Monday, July 6, 2009

Slow Train

Flowers need no watering when it looks like rain. When it looks like rain for too long, flowers need watering. I can always step into the swimming pool with cold chemical water waist-high. When I fall into it backwards, my underpants blow up with air. It is dark, the neighbours cannot see me, I can play at farting. The water is shallow and clean, for once there seem to be no monsters there. Comfort has no need for courage, however absurd. I walk to meet them, I walk barefoot to the neareby woods with sandy paths. I feel nature sucking on my blood as a mosquito, I hear it in the bushes as a bird cry, I see it climbing up my leg as an ant, bent over backwards in an attempt to inflict damage on me by squirting microspopic amounts of its acid. I listen or speak aloud when there is M. walking next to me, I try to follow my own thoughts and supress the urge for defecation when I walk by myself. When I meet someone, I say hello, but my voice doesn't sound right. I hear a little boy saying: "But he will cut his feet! I saw him, his feet are bare!" His mother laughs and whispers something. I can cut my feet but I don't, not even further up the forest, where sand mixed with tree cones and stones changes into grass and whatever else below.
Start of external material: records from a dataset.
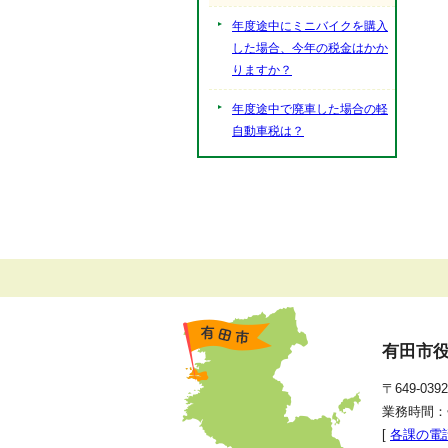
年度途中にミニバイクを購入
した場合、今年の税金はかか
りますか？
年度途中で廃車した場合の軽
自動車税は？
有田市
〒649-0
業務時間：
[
各課の電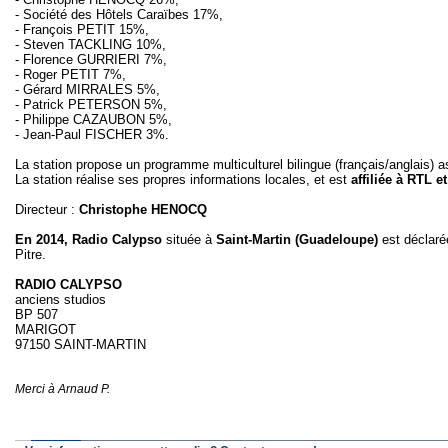
- Société des Hôtels Caraïbes 17%,
- François PETIT 15%,
- Steven TACKLING 10%,
- Florence GURRIERI 7%,
- Roger PETIT 7%,
- Gérard MIRRALES 5%,
- Patrick PETERSON 5%,
- Philippe CAZAUBON 5%,
- Jean-Paul FISCHER 3%.
La station propose un programme multiculturel bilingue (français/anglais) 
La station réalise ses propres informations locales, et est
affiliée à RTL 
Directeur :
Christophe HENOCQ
En 2014, Radio Calypso
située à
Saint-Martin
(
Guadeloupe
)
est déclarée
Pitre.
RADIO CALYPSO
anciens studios
BP 507
MARIGOT
97150 SAINT-MARTIN
Merci à Arnaud P.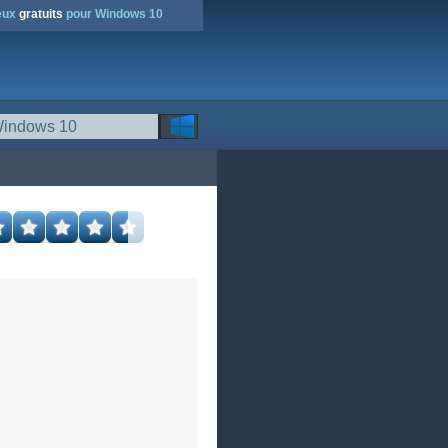
jeux
gratuits
pour Windows 10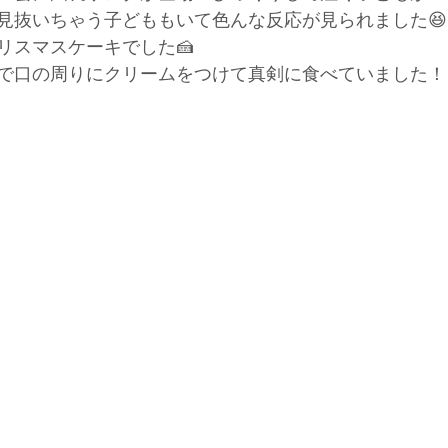
見抜いちゃう子どももいて色んな反応が見られました😆
リスマスケーキでした🍰
で口の周りにクリームをつけて真剣に食べていました！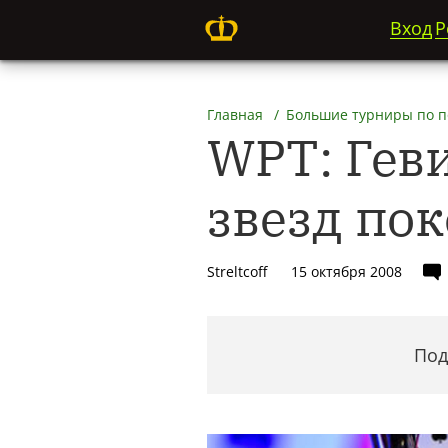
Вход
Р
Главная
Большие турниры по п
WPT: Геви
звезд по
Streltcoff
15 октября 2008
Под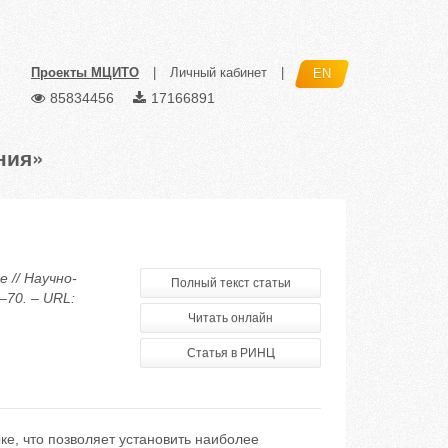
Проекты МЦИТО
|
Личный кабинет
|
EN
85834456
17166891
ния»
 // Научно-
Полный текст статьи
–70. – URL:
Читать онлайн
Статья в РИНЦ
е, что позволяет установить наиболее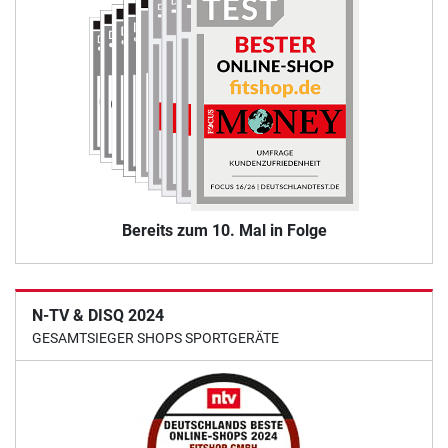
Bereits zum 10. Mal in Folge
N-TV & DISQ 2024
GESAMTSIEGER SHOPS SPORTGERÄTE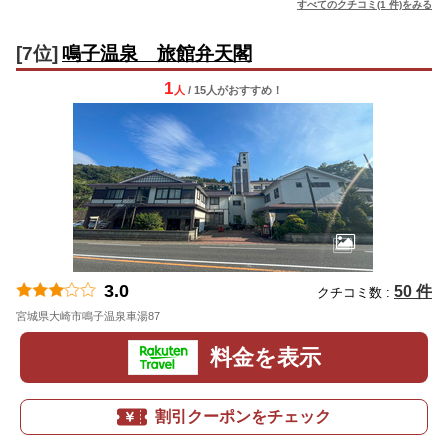
すべてのクチコミ(1 件)をみる
[7位]
鳴子温泉 旅館弁天閣
1
人
/ 15人
が
おすすめ！
3.0
50 件
クチコミ数 :
宮城県大崎市鳴子温泉車湯87
地図
料金を表示
割引クーポンをチェック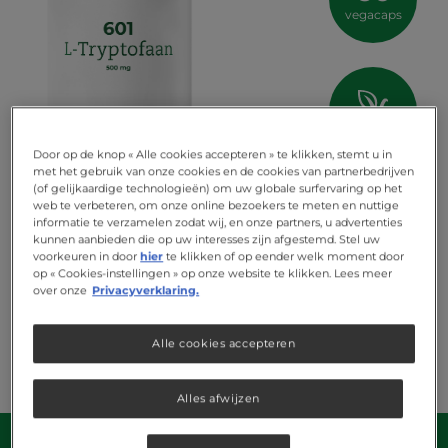
vegacaps
vegan
Door op de knop « Alle cookies accepteren » te klikken, stemt u in
met het gebruik van onze cookies en de cookies van partnerbedrijven
(of gelijkaardige technologieën) om uw globale surfervaring op het
web te verbeteren, om onze online bezoekers te meten en nuttige
informatie te verzamelen zodat wij, en onze partners, u advertenties
kunnen aanbieden die op uw interesses zijn afgestemd. Stel uw
voorkeuren in door
hier
te klikken of op eender welk moment door
op « Cookies-instellingen » op onze website te klikken. Lees meer
over onze
Privacyverklaring.
Alle cookies accepteren
Alles afwijzen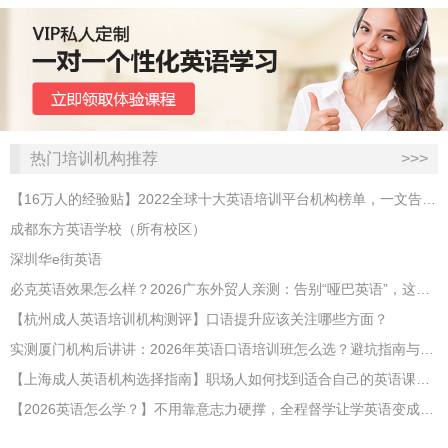
热门培训机构推荐
>>>
【16万人的经验贴】2022全球十大英语培训平台机构榜单，一文告诉你
成都东方英语学校（所有校区）
深圳华e街英语
必克英语效果怎么样？2026广东外贸人亲测：告别“哑巴英语”，这才是成年人最高效的自救指南！
【杭州成人英语培训机构测评】口语提升应该关注哪些方面？
实测厦门机构后讲讲：2026年英语口语培训班怎么选？避坑指南与高效学习新范式
【上海成人英语机构选择指南】职场人如何找到适合自己的英语课程？
【2026英语怎么学？】不用靠意志力硬撑，全程督学让学英语变成日常习惯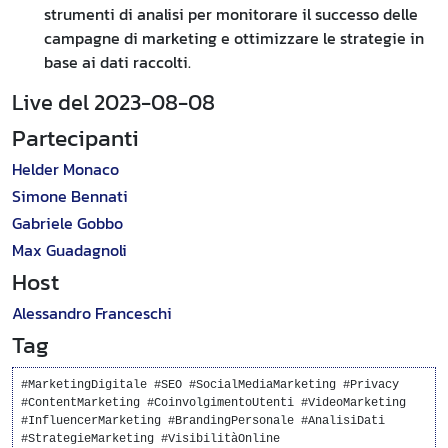
strumenti di analisi per monitorare il successo delle
campagne di marketing e ottimizzare le strategie in
base ai dati raccolti.
Live del 2023-08-08
Partecipanti
Helder Monaco
Simone Bennati
Gabriele Gobbo
Max Guadagnoli
Host
Alessandro Franceschi
Tag
#MarketingDigitale #SEO #SocialMediaMarketing #Privacy
#ContentMarketing #CoinvolgimentoUtenti #VideoMarketing
#InfluencerMarketing #BrandingPersonale #AnalisiDati
#StrategieMarketing #VisibilitàOnline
"I know the rules like everybody else and was intent to keep them until I realised that nobody else does. Since then we are on a mission to discover the very source of rules. It is our experience that makes us free, therefore we can never all live in freedom, other than the freedom of gaining experience. "
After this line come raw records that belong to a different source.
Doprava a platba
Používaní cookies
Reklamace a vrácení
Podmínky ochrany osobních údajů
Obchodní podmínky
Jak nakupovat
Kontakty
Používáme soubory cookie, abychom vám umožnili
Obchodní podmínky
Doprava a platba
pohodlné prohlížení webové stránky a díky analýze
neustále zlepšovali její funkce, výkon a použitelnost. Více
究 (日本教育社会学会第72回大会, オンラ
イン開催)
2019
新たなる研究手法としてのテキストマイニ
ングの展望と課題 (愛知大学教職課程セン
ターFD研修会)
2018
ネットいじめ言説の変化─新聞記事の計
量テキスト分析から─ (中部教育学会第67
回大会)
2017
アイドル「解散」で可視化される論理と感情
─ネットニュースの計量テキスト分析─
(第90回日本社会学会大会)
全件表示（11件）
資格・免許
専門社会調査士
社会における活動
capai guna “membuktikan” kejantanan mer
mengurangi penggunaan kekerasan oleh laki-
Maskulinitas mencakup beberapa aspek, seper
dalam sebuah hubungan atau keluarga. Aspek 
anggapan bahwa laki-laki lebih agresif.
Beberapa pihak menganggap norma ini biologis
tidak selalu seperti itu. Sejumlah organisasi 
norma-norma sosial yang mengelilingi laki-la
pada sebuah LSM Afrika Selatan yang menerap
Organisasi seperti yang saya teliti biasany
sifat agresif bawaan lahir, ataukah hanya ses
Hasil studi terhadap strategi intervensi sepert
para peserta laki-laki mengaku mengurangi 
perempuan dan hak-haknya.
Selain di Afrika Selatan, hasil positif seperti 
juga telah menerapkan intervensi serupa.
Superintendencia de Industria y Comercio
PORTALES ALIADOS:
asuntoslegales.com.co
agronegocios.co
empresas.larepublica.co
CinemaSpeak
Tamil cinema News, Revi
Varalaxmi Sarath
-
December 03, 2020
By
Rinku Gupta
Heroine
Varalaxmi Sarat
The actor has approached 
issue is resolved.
I scream with frightened surprise when something pricks the skin on my ankle. I am afraid of the huge scaly monster even here. I did see a dead snake on the path and it did transform into a dead thought. The little boy was right and will make a good adult. When the small hand car with the children approached the place where I was hiding, I put on the hat, sat on the bike and set off toward the rails. M. saw me and pointed. The children turned their heads with question in their eyes. The grass was so high I could not go on and fell off the bike. My sister laughed when I apppeared again, fixing my sunglasses and straw hat, looking around, not being able to see them. The hair dryer that was to serve as a gun was lost in the tumble. I stole their caps and bags and warned them of my brother, an even more infamous thief, living further down the rails. As I rode fast to be there first, I found the hair dryer lying in the grass, next to a glove. Its fingers were green with moss. When I came back, I watered the vegetables in the greenhous and stepped into the swimming pool with a beer bottle and an opener.
"When you call to the other players, you are in danger of receiving the ball. It is difficult to pretend there is no game, when you hear the referee's whistle."
The hand car is not really a handcar, it moves like a bike.